I had forgotten about that bulb I’d received at Christmas. The instructions said after planting, I should tuck it away someplace cold and dark for a month—bringing it into the light after its month-long hibernation.
In my house, we have an old-style pantry, built right into the wall. (I think, back in the day, it was meant to be a liquor cabinet. However, we use it to store just about everything from tools to extra boxes of cereal to bulbs that need darkness!)
So there I was, rummaging to find an extra box of weetabix for my morning ritual … and there i found my bulb. Only it wasn’t just a bulb anymore. It had sprouted a stem about 8 inches long.
How did this happen in such a cold, dark place?
Pratyahara is the fifth stage of ashtanga yoga and offers us the opportunity to turn inward, to quiet all our senses so that we might not be disturbed by sight nor sound. In detaching from the sensory world, we find a spiritual energy.

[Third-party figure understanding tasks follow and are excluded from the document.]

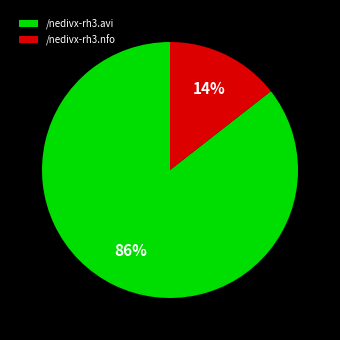

True or false: /nedivx-rh3.nfo accounts for 14% of the total.

True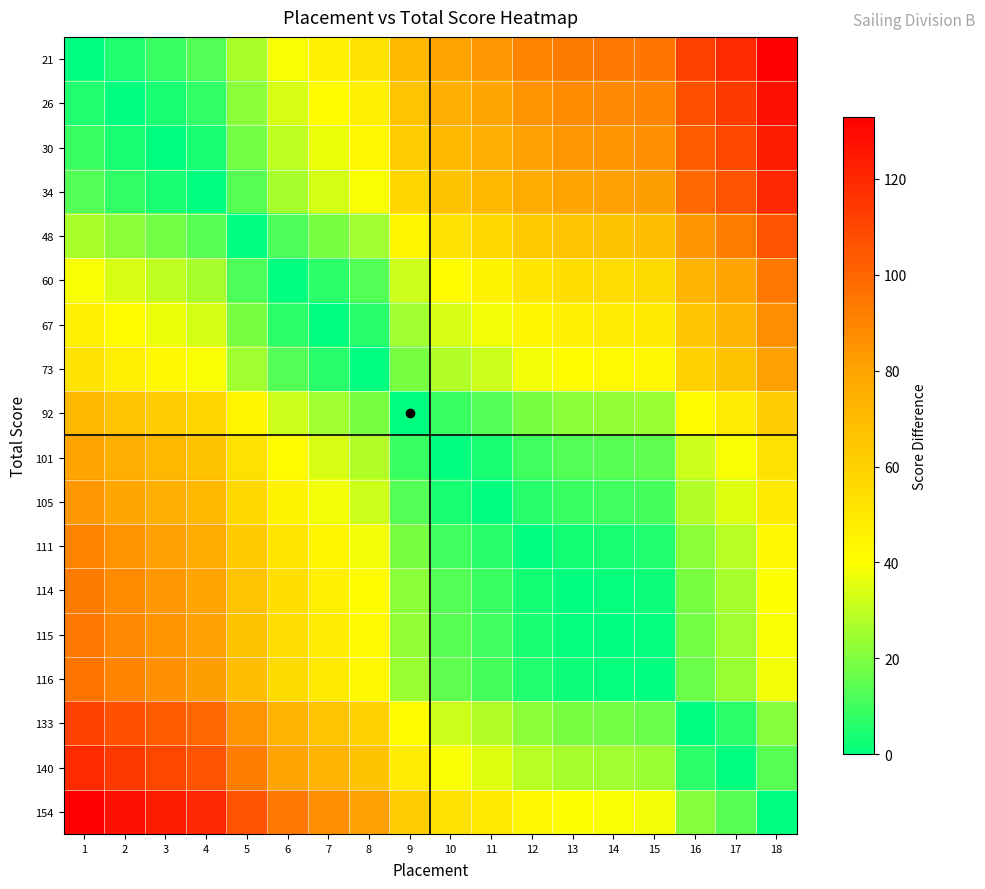

Which category has the lowest value across all series?

1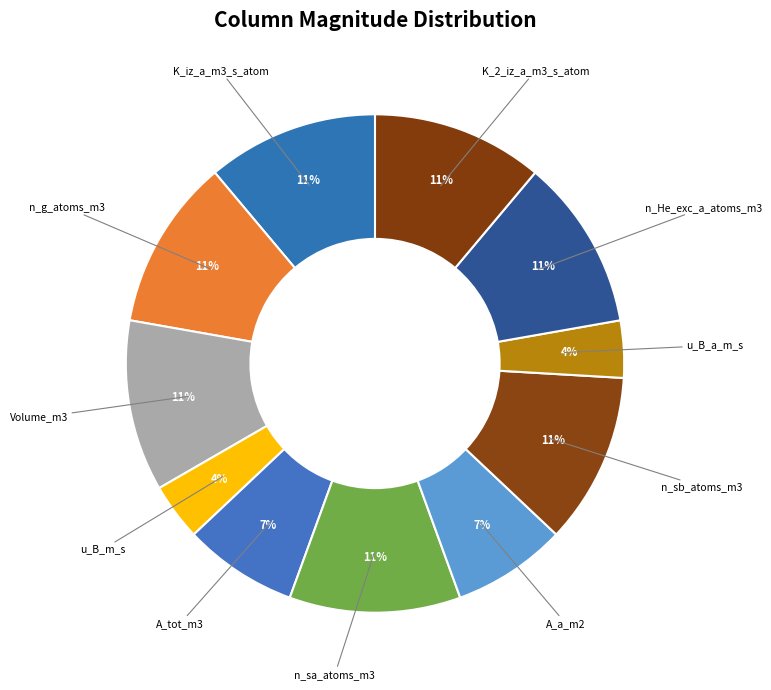

Which category has the biggest portion of the pie?

K_iz_a_m3_s_atom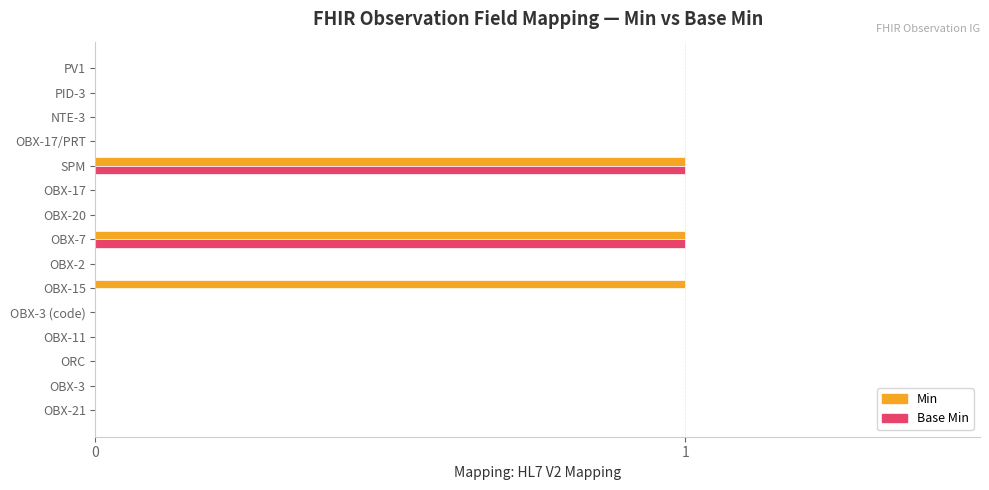

How many distinct data groups are displayed?

2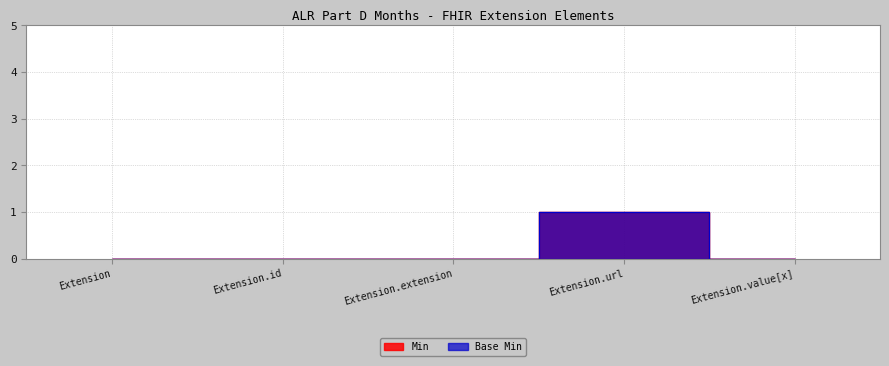

What is the value of the Min point at the 4th from the left?

1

A blossoming, one might say.
I asked my class last night how many had allowed the snow and the cold to break their normal routines. How many had even been kept from their yoga mat and hunkered down at home.
The hands sheepishly raised.
It’s okay, though. That’s what was to be. There are times we need to withdraw—and should not be so hard on ourselves for answering that call. We must remember, those times we sit still in darkness … those times we tuck ourselves away from the outside world … those times we allow ourselves just to “be” … we are simply granting our very essence a chance to renew.
Our minds fool us and taunt us for being stagnant. But it is our minds that are the fools.
Powerful growth occurs beneath the surface. A deep energy is cultivated and then begins to grow upward. When you emerge, you are strongly rooted and ready to blossom upward … toward the light.